Решил разобраться с pf, т.к. появилась необходимость в использовании altq.
Сразу, знание ipfw, сыграло злую шутку из-за включенного по умолчанию keep state во всех правилах pf. В слествии этого не работают все примеры нарытые в инете. Быстрое курение манов по pf не спасло. Более тщательное курение манов дало заветный ключ no state (который не описывается отдельно в опциях управления состоянием и только один раз упоминается в тексте и при беглом просмотре просто не заметен) и то, что при входящем пакете, если для него есть запись в таблице состоаний, то он сразу пропускается минуя все правила. Т.е. по-умолчанию если клиент инициализирует соединение, то пакет попадает под правило:
pass in on $int_if from $net to any
Делается запись в таблице состояний и теперь даже исходящий в локалку трафик будет идти через это правило, т.е. на правиле:
pass out on $int_if from any to $net
будет 0.
Такой вариант не дает возможность резать исходящий к клиенту трафик с помощью altq.

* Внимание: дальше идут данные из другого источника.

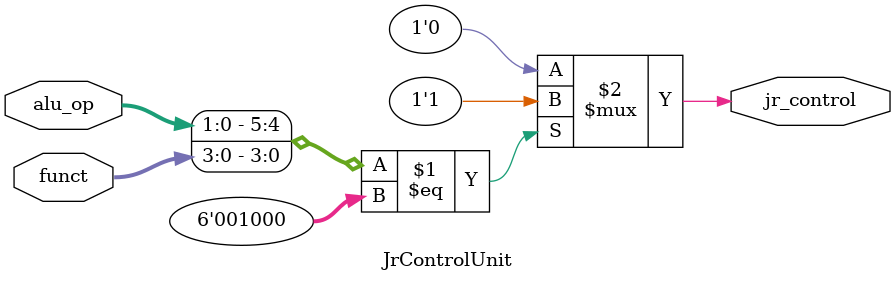
<source format=v>
`timescale 1ps/1ps

module JrControlUnit(
    input [1:0] alu_op,
    input [3:0] funct,
    output jr_control
);
    assign jr_control = (({alu_op, funct} == 6'b001000) ? 1'b1 : 1'b0);
endmodule

</source>
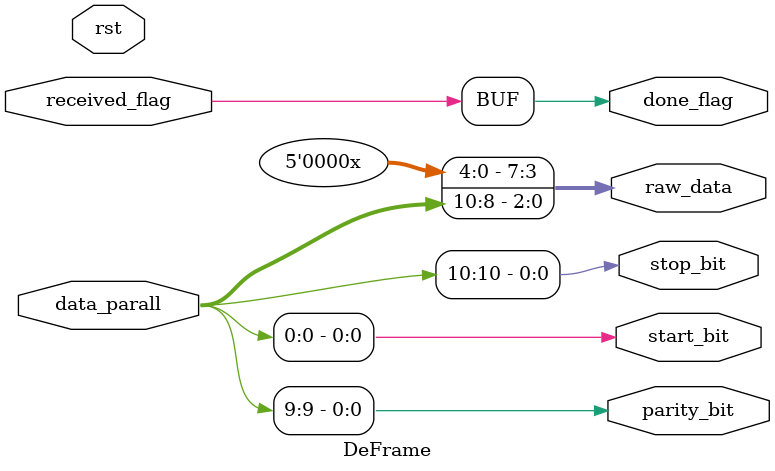
<source format=v>
`timescale 1ns / 1ps
module DeFrame(
input wire rst, //Active low reset
input received_flag, // enable indicates when data is in progress
input [10:0]data_parall, // data frame passed from the sipo unit.
output reg parity_bit, // The parity bit seperated from the data frame
start_bit, // The start bit seperated from the data frame
stop_bit, // The stop bit seperated from the data frame
done_flag, // Indicates that tyhe data is received and ready for another data packets
output reg [7:0] raw_data // The 8-bits data sepereated from the data frame.
); 
always@(*)begin
start_bit = data_parall[0];
raw_data[7:0] = data_parall[8:11];
parity_bit = data_parall[9];
stop_bit = data_parall[10];
done_flag = received_flag;
end
endmodule


</source>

Использование no state дало контроль над исходящими пакетами внутреннего интерфеса и применения к нему altq.
Всё заработало, причем довольно хорошо.
Радость от работы закончиласть когда редиректом завернул весь http трафик на squid. Опять таки в манах есть упоминание того, что nat, binat и rdr также содержат keep state по-умолчанию. Т.е. опять получется так, что при редиректе на squid делается запись в таблицу состояния и весть траф от прокси идет чере входящее правило на внутреннем интерфейсе. И вот тут засада: в rdr нету опций отключения keep state.
Ну вот собственно и вопрос: как сделать редирект на прокси и при этом получить контроль над выходящим трафиком с внутреннего интерфейса?